Dit que sur les diligences du procureur général près la Cour de cassation, le présent arrêt sera transmis pour être transcrit en marge ou à la suite de l'arrêt partiellement cassé ;

Ainsi fait et jugé par la Cour de cassation, deuxième chambre civile, prononcé en l'audience publique du seize mars deux mille vingt-trois par Mme Taillandier-Thomas, conseiller doyen, et signé par elle, en remplacement du président empêché, conformément aux dispositions des articles 452 et 456 du code de procédure civile.

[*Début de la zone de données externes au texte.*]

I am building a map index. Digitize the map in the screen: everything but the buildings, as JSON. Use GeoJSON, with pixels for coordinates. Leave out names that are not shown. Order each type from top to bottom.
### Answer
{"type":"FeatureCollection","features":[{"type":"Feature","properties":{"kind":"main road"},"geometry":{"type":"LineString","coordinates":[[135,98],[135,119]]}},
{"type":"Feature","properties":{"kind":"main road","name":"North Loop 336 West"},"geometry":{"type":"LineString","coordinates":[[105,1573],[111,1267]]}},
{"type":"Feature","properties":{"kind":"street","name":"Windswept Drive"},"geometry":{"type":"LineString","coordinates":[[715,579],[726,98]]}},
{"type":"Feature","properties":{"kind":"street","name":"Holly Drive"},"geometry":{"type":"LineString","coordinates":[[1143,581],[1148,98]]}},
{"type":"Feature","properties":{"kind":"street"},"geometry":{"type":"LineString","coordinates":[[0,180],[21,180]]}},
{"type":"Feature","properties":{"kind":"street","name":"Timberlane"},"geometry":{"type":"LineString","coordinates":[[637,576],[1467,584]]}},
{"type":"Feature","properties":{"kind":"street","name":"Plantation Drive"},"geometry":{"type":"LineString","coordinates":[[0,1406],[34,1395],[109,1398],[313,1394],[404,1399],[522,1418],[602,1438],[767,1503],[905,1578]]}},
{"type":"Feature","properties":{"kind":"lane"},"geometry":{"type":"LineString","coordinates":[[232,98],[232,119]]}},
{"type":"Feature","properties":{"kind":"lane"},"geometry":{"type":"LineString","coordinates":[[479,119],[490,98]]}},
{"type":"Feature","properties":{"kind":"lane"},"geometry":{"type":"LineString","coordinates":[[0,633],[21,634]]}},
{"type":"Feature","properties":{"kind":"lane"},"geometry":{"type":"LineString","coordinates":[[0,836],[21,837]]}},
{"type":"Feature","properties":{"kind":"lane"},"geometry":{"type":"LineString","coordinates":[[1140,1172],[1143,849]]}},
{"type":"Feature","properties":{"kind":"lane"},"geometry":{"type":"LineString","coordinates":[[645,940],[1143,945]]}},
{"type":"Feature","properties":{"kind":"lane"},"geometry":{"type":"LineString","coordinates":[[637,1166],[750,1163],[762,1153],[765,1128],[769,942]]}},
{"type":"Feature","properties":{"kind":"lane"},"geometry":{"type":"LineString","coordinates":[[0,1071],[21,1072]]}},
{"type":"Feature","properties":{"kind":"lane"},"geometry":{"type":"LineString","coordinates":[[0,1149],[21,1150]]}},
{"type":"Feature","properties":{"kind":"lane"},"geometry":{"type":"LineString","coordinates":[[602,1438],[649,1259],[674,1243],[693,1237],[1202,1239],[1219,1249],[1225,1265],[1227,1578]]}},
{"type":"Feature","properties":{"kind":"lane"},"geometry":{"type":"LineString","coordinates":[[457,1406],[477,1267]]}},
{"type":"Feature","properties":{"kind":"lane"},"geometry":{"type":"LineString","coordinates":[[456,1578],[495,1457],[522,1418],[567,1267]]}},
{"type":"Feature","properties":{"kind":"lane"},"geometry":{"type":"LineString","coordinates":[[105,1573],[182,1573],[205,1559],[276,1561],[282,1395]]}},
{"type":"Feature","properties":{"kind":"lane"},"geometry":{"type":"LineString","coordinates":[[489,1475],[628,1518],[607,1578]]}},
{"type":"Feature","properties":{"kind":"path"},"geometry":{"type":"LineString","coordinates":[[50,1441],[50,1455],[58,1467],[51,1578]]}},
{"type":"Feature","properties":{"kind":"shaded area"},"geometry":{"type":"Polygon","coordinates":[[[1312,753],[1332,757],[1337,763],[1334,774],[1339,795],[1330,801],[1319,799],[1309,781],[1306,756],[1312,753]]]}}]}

MOYEN ANNEXE au présent arrêt

Moyen produit par la SCP Boutet et Hourdeaux, avocat aux Conseils, pour la caisse primaire d'assurance maladie (CPAM) du Var

La caisse primaire d'assurance maladie du Var fait grief à l'arrêt attaqué d'AVOIR dit que le principe du contradictoire n'a pas été respecté dans le cadre de l'instruction du dossier de Mme [Z] [U], annulé la procédure en recouvrement et la notification de l'indu en date du 8 avril 2016, débouté en conséquence la CPAM de sa demande en remboursement de la somme de 137 973,63 euros ainsi que de sa demande de condamnation au paiement de la pénalité financière notifiée le 13 mars 2017 et de l'avoir condamnée à verser à Mme [U] la somme de 1 500 euros au titre de l'article 700 du Code de procédure civile ;

ALORS DE PREMIERE PART QU'en matière de droit de la sécurité sociale, la preuve est libre ; qu'en l'espèce, la cour d'appel a constaté que le magistrat qui avait recueilli le serment des deux agents de la caisse avait indiqué, sur les deux procès-verbaux établis à cette occasion et régulièrement produits aux débats, qu'une ampliation en bonne et due forme de l'agrément des intéressés lui avait été présentée ; qu'aussi en déduisant l'irrégularité du contrôle et l'annulation de l'indu de l'absence de production par l'organisme social de la décision d'agrément, la cour d'appel a violé l'article L.114-10 du code de la sécurité sociale ;

ALORS DE DEUXIEME PART QU'en l'absence de toute disposition subordonnant la régularité des actes accomplis par les enquêteurs de la caisse à la preuve d'une publicité de leur agrément, les caisses n'ont l'obligation que de justifier de l'existence de l'agrément et de l'assermentation ; qu'en retenant le contraire, la cour d'appel a violé ensemble les articles L.114-10 et L.243-9 du code de la sécurité sociale ;

ALORS DE TROISIEME ET DERNIERE PART QUE la cassation qui interviendra sur les deux premières branches du moyen relatives à la régularité des opérations de contrôle entraînera la censure de l'arrêt en ce qu'il a décidé qu'il n'y avait pas lieu à condamnation au paiement de la pénalité financière dans la mesure où les inobservations reprochées à l'infirmière et à l'origine de la pénalité résultaient « des seules constatations faites par des agents » que la cour d'appel refusait de prendre en compte, en application de l'article 624 du code de procédure civile.